===== Excerpt provided =====

In May 2021, an appeal was filed against the Chief Justice’s ruling which was rendered on April 26, 2021; but 17 months later, the appeal has not been heard.

Public interest
On Monday, the court’s bench comprising Chancellor of the Judiciary (ag) Justice Yonette Cummings-Edwards and Justices of Appeal Dawn Gregory and Rishi Persaud ruled in favour of a motion filed by Senior Counsel Roysdale Forde for the hearing of the matter to be expedited, noting that its reason for doing so is because of the public interest nature of the case.

“A party or an applicant should not be turned away from the seat of justice given the nature of this matter and, therefore, in the interest of justice we will grant the application,” the Chancellor said.

From L-R: Acting Chancellor of the Judiciary Justice Yonette Cummings-Edwards, and Justices of Appeal Rishi Dawn Gregory and Rishi Persaud

Petitioners to be blamed
Trinidadian Senior Counsel Douglas Mendes, who represented Vice President Dr Bharrat Jagdeo, one of the respondents in the appeal had, however, asked the court to dismiss the motion, arguing that it was the petitioners who had failed to initiate the process to prosecute the matter.

Senior Counsel
Douglas Mendes

While Mendes acknowledged that the appeal should be treated with urgency as it concerns the composition of the membership of the National Assembly, he argued that there would have been no resistance if the petitioners had filed the application for an urgent hearing by May 31, 2021, instead of August 30 to cater for a further appeal to the Caribbean Court of Justice (CCJ).
“Appeals of this nature ought to progress with due dispatch in order that any disputes concerning the membership of the National Assembly ought to be resolved not only in the interest of the parties but to the nation, to the entire electorate…” According to Mendes, the petitioners are blaming everyone except themselves for the delay in the hearing of the matter.
He said, “My learned friend [Forde] is blaming everyone except the appellants themselves,” adding that the Chief Justice’s draft ruling, which reflects her full judgement, was available from May 4, 2021. Considering this, Mendes contended that nothing was preventing the petitioners from drafting their NoA and establishing their grounds of appeal.

Substantial prejudice
But Forde, who is also the shadow Attorney General and Legal Affairs Minister, argued that this is not the case, stating: “The High Court documents which would be necessary to constitute an appeal… remain in the custody of the High Court.”
According to him, a memorandum was sent by the Court of Appeal to the High Court requesting Judge George’s written ruling and the necessary documents to prepare the record of appeal, but he is yet to receive them.
His clients, Forde pointed out, 19 months after the Chief Justice rendered her ruling, were forced to file the motion requesting an expedited hearing not only because she failed to deliver a written decision but because she did not prepare the necessary documents and send them to the Appeal Court.
When Justice George rendered her judgement on April 26, 2021, Forde recalled that she specifically said that her “full decision is to follow”, and that a draft transcript of her decision will be available and is to be used for information purposes until her actual decision is made available.

===== Entries provided =====

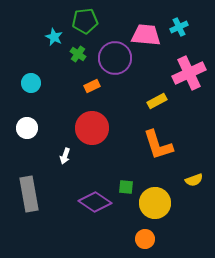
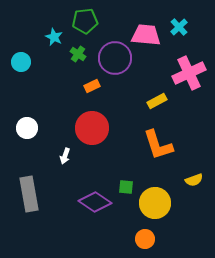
cyan cross: rotated 18 degrees counterclockwise
cyan circle: moved 10 px left, 21 px up
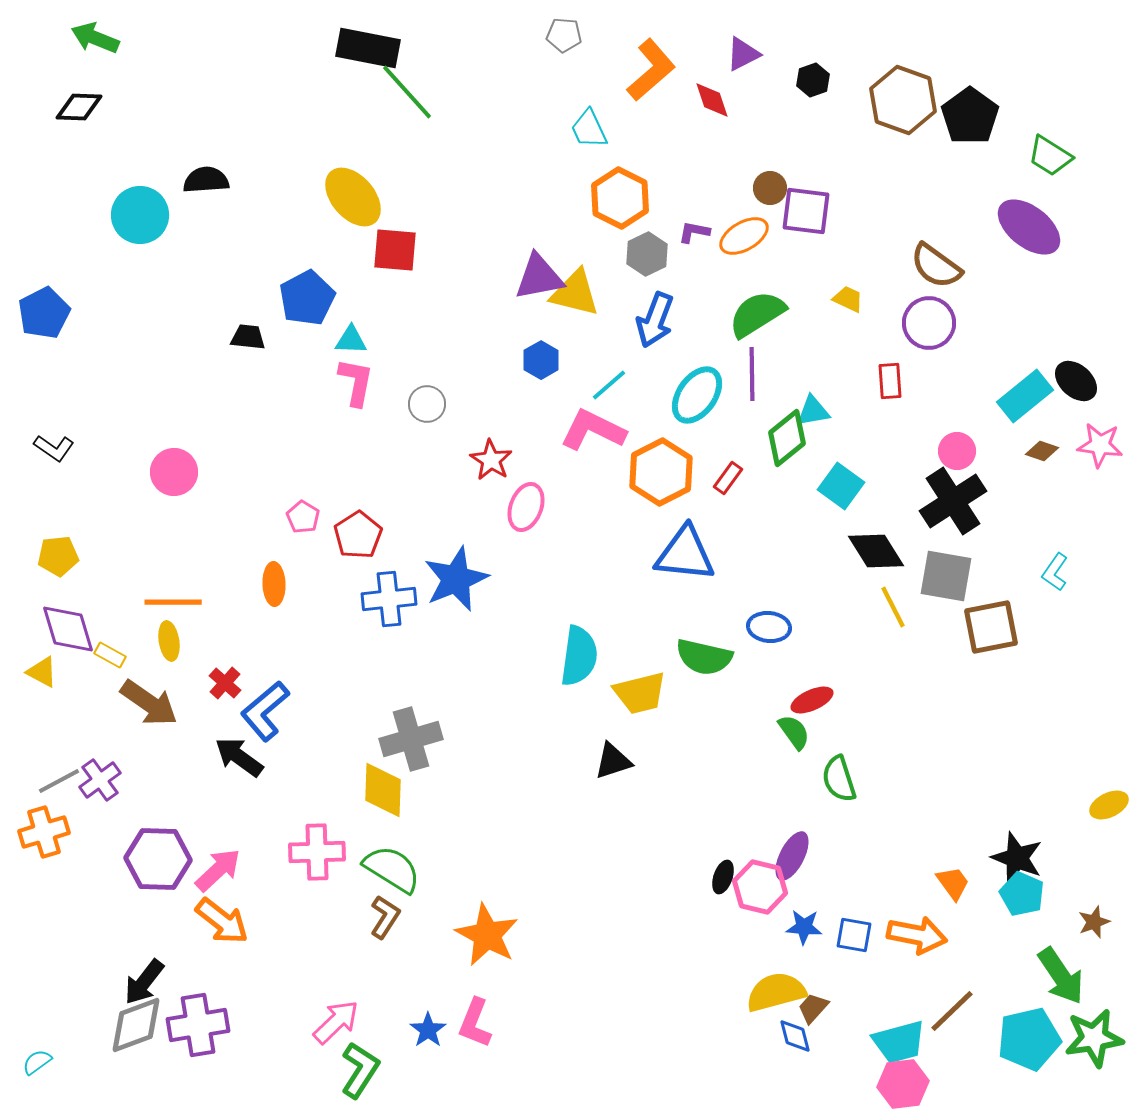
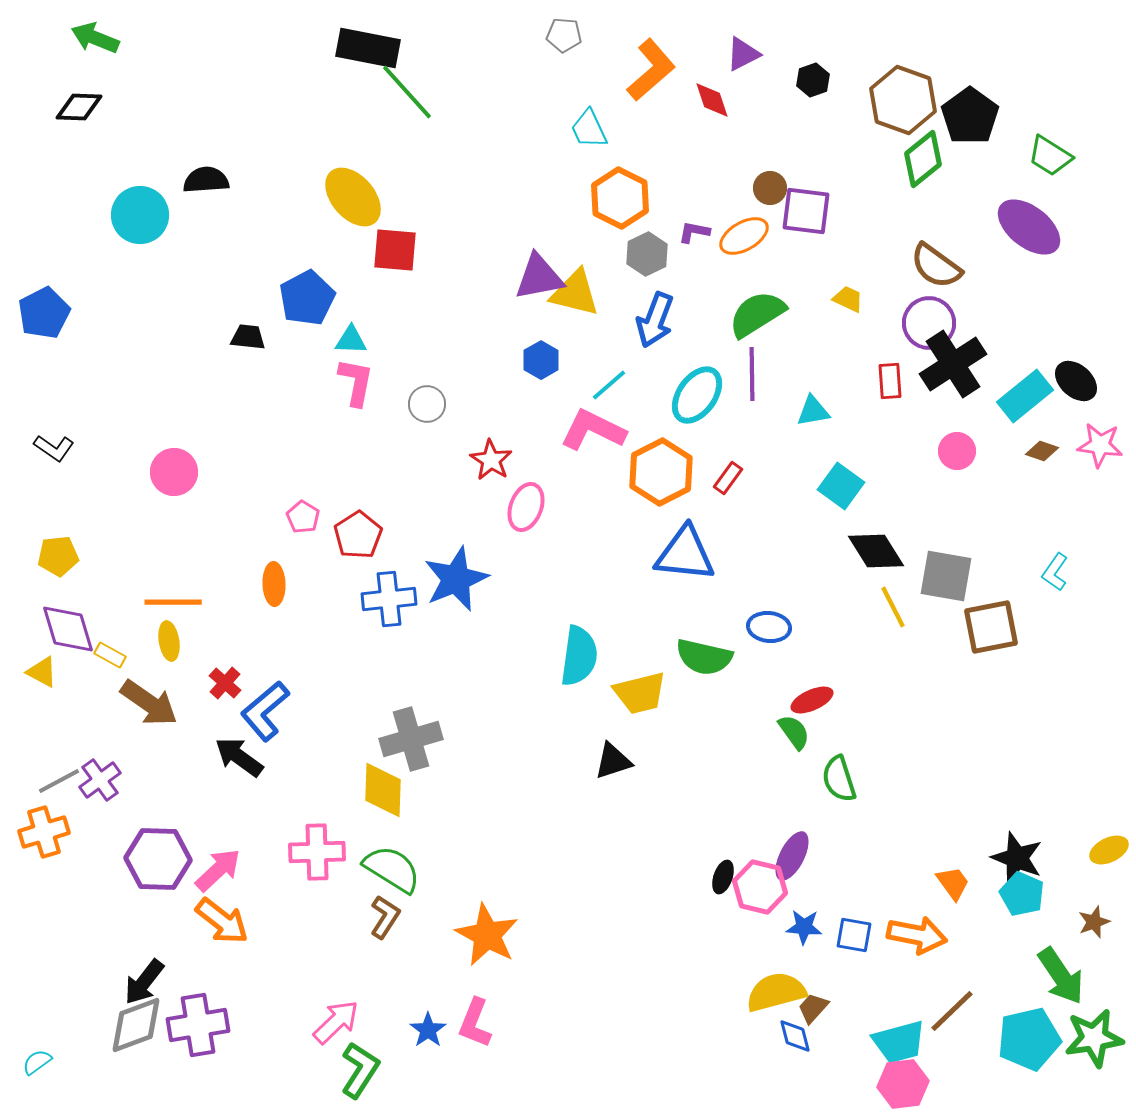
green diamond at (787, 438): moved 136 px right, 279 px up
black cross at (953, 501): moved 137 px up
yellow ellipse at (1109, 805): moved 45 px down
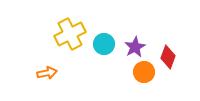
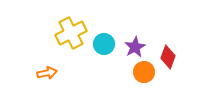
yellow cross: moved 1 px right, 1 px up
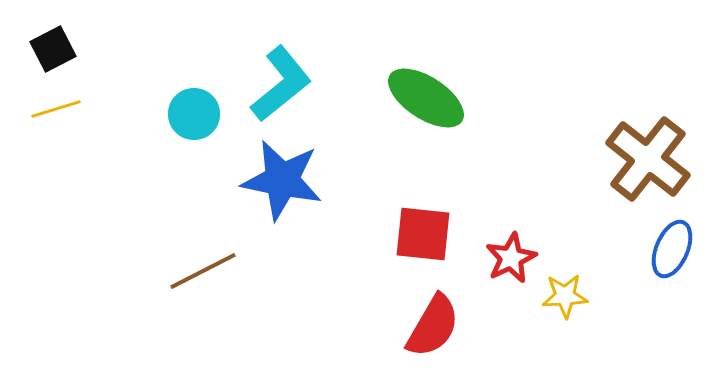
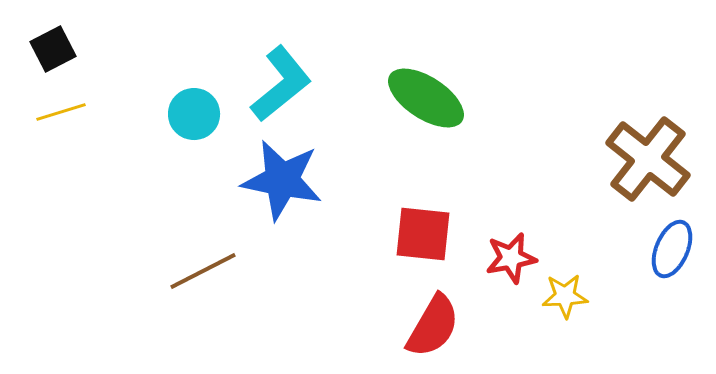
yellow line: moved 5 px right, 3 px down
red star: rotated 15 degrees clockwise
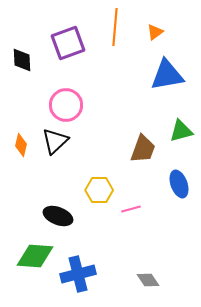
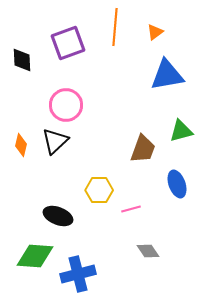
blue ellipse: moved 2 px left
gray diamond: moved 29 px up
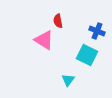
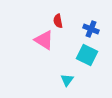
blue cross: moved 6 px left, 2 px up
cyan triangle: moved 1 px left
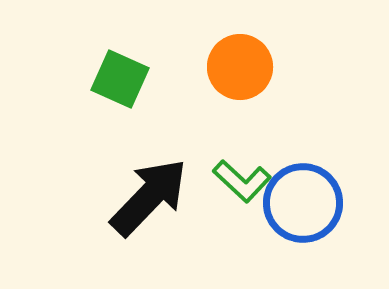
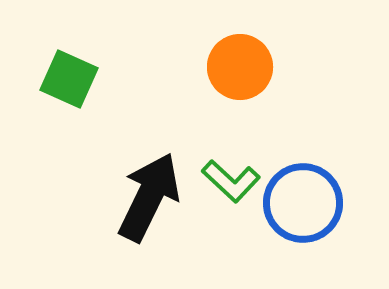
green square: moved 51 px left
green L-shape: moved 11 px left
black arrow: rotated 18 degrees counterclockwise
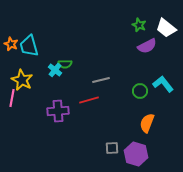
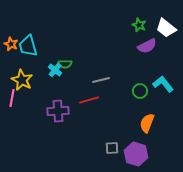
cyan trapezoid: moved 1 px left
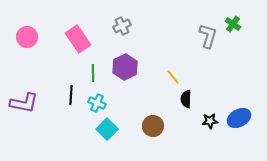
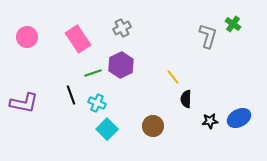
gray cross: moved 2 px down
purple hexagon: moved 4 px left, 2 px up
green line: rotated 72 degrees clockwise
black line: rotated 24 degrees counterclockwise
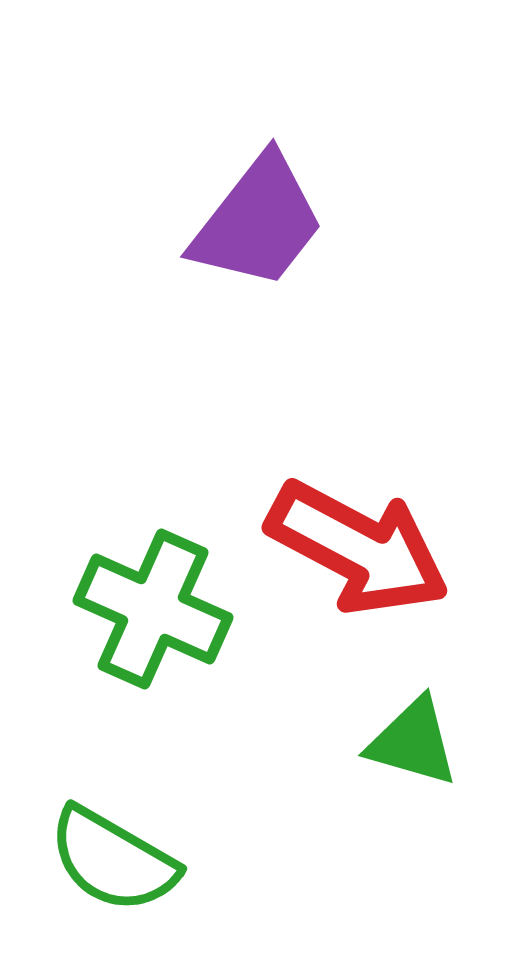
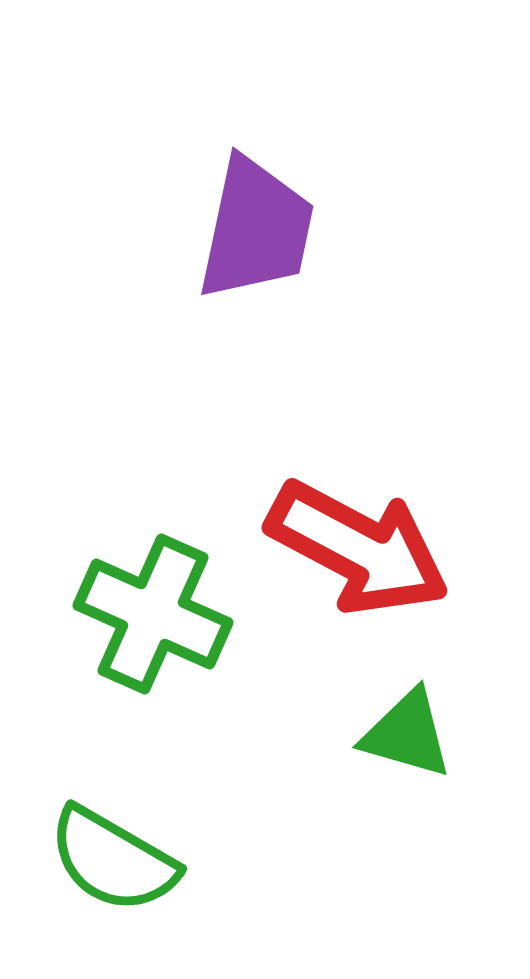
purple trapezoid: moved 2 px left, 7 px down; rotated 26 degrees counterclockwise
green cross: moved 5 px down
green triangle: moved 6 px left, 8 px up
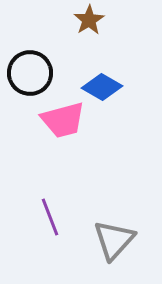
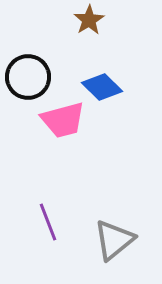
black circle: moved 2 px left, 4 px down
blue diamond: rotated 15 degrees clockwise
purple line: moved 2 px left, 5 px down
gray triangle: rotated 9 degrees clockwise
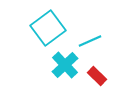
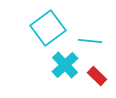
cyan line: rotated 30 degrees clockwise
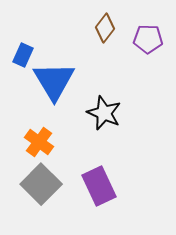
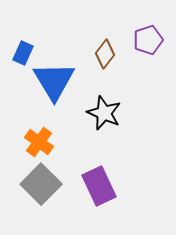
brown diamond: moved 26 px down
purple pentagon: moved 1 px down; rotated 20 degrees counterclockwise
blue rectangle: moved 2 px up
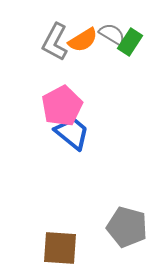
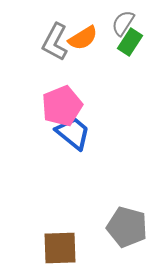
gray semicircle: moved 11 px right, 11 px up; rotated 88 degrees counterclockwise
orange semicircle: moved 2 px up
pink pentagon: rotated 6 degrees clockwise
blue trapezoid: moved 1 px right
brown square: rotated 6 degrees counterclockwise
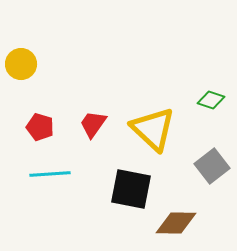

=====

Problem set
#1 For the news excerpt above about the expedited appeal, decide whether each statement agrees with it: (a) the appeal was filed in May 2021; (b) Douglas Mendes represented the Chancellor of the Judiciary; (c) Forde said that the High Court documents needed for the appeal are still held by the High Court. Answer yes or no for each, and quote the words from the excerpt that settle it.
#2 Duplicate the passage of the expedited-appeal excerpt above from "In May 2021, an" up to and including "not been heard.".
#3 Pick up the news excerpt above about the expedited appeal hearing and write what follows its final sentence.

Per-task outputs
#1
(a) Yes: "In May 2021, an appeal was filed against the Chief Justice’s ruling which was rendered on April 26, 2021"
(b) No: "who represented Vice President Dr Bharrat Jagdeo"
(c) Yes: "The High Court documents which would be necessary to constitute an appeal… remain in the custody of the High Court."

#2
In May 2021, an appeal was filed against the Chief Justice’s ruling which was rendered on April 26, 2021; but 17 months later, the appeal has not been heard.

#3
In light of this, the Senior Counsel complained, “We have suffered substantial prejudice by the failure to have the full decision made available and laid over to the [Court] of Appeal in which we could first establish and adjust the Notice of Appeal (NoA) and to proceed to constitute the NoA and the other documents to constitute the record of appeal.”
The Court of Appeal, however, will move ahead with the hearing despite the Chief Justice’s written decision still being outstanding and which renders the record of appeal incomplete. Forde said that the system is to be blamed for the delay and not his clients.
In the end, the Chancellor of the Judiciary promised an investigation into whether the delay in the hearing of the appeal is the fault of the conduct of the petitioners or the justice system.

No evidence
Thorne and Bostwick had contended that Section 22 of the Elections Law (Amendment) Act and Order #60, also known as the Recount Order, were in violation of the Constitution.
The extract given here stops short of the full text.